My past two blogs have looked at the December 13, 2017 draft legislation that amends and expands the tax on split income (“TOSI”) rules. In my last blog I outlined some of the special rules that apply (in the context of TOSI) to income and gains on property that is acquired as a consequence of death.
A further special rule relates specifically to spouses. If an amount qualifies as an “excluded amount” it is not included in an individual’s “split income” and accordingly is not subject to TOSI. Proposed paragraph 120.4(1.1)(c)(ii) of the Income Tax Act contains a relieving provision where an individual’s spouse or common-law partner dies. The rule provides that if an individual has income or a gain in a year and it would have been an excluded amount if it was included in the income of the individual’s deceased spouse or common-law partner, then it is deemed to be an excluded amount in the hands of the surviving spouse or common-law partner.
For example, assume spouse A is 30 years of age and holds shares of a private company. Spouse A has been actively involved in the business on a regular, continuous and substantial basis for the past 6 years, such that the business is an “excluded business” of spouse A. The income from those shares, or taxable capital gain from the disposition of those shares, is therefore an excluded amount for spouse A (see paragraph (e)(ii) of the new definition of “excluded amount”). Assume further that spouse A dies and she leaves the shares to her partner, spouse B. Provided spouse A and spouse B were spouses or common-law partners immediately before spouse A died, the rule above provides that the income from those shares, and any taxable capital gain from the disposition of those shares, will be an excluded amount in the hands of spouse B.
The rule set out above does not contain an age requirement for either the deceased or surviving spouse or common-law partner on its face. However, since an amount will only be deemed to be an excluded amount in the hands of the surviving spouse or common-law partner if it was an excluded amount for the deceased spouse or common-law partner, any age requirements in the definition of excluded amount necessarily apply to the deceased spouse or common-law partner. By contrast, they do not seem to apply to the surviving spouse or common-law partner. For example, if a surviving spouse or common-law partner who is under 25 years of age inherits “excluded shares”, is the income and gain from those shares an excluded amount even though the surviving spouse or common-law partner has not reached the required age?

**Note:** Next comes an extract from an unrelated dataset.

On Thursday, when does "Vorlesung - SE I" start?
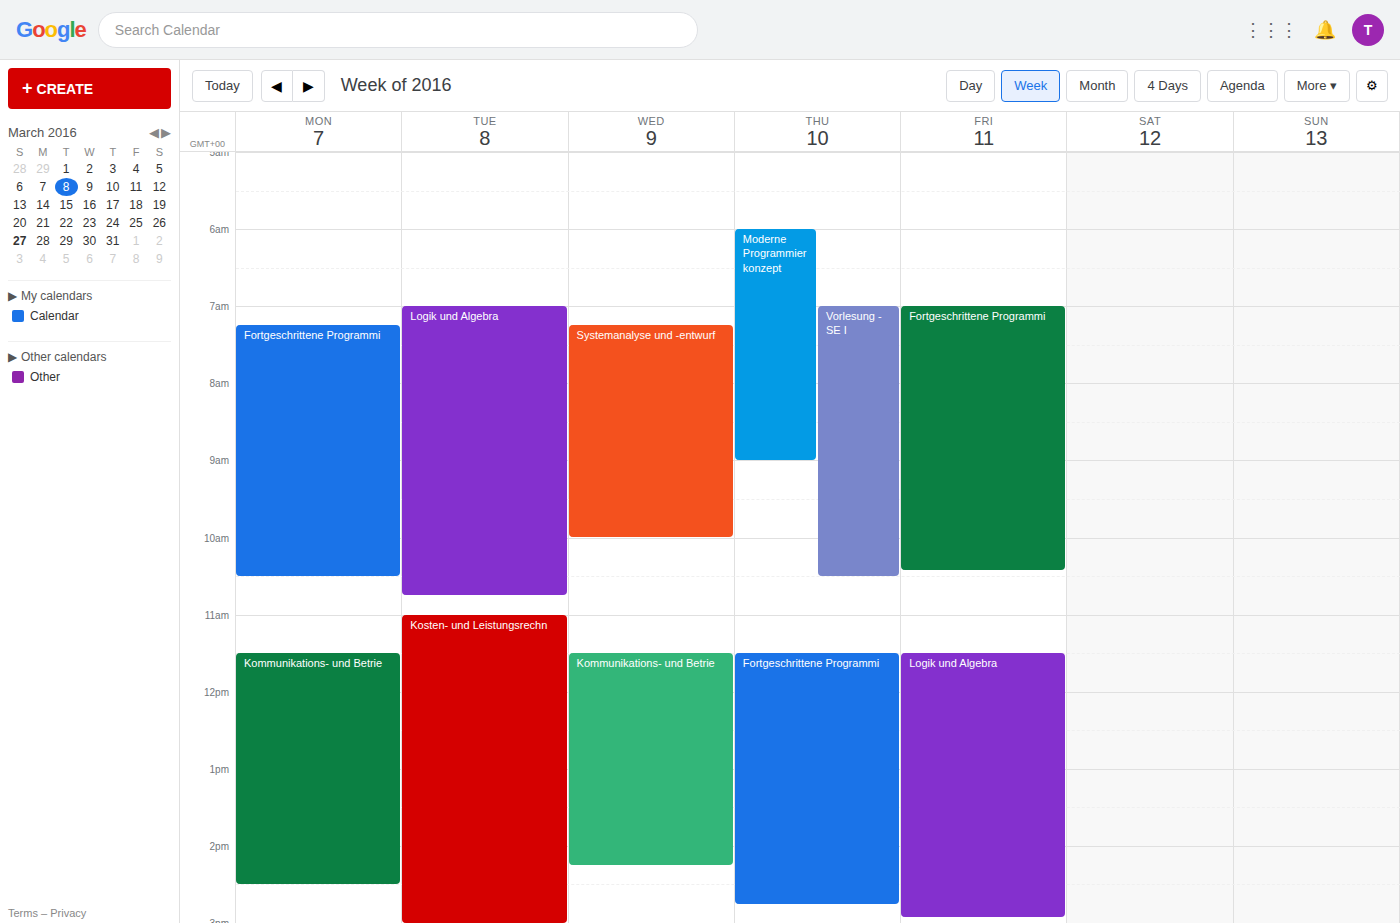
7:00 AM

On its face the rule described above does not require the surviving spouse or common-law partner to have attained age 25, but in addition the deeming rules I discussed in my prior blog could also apply to this scenario. Specifically, if the surviving spouse or common-law partner (or any individual who is 18 years or older) acquires excluded shares as a consequence of death, the spouse or common-law partner (or other individual who is 18 years of age or older) is deemed to have attained 24 years of age before that year, thereby meeting the age requirement (see proposed paragraph 120.4(1.1)(b)(iii)).
Of course, I would be remiss if I omitted one very important point this particular February. Go Team Canada !!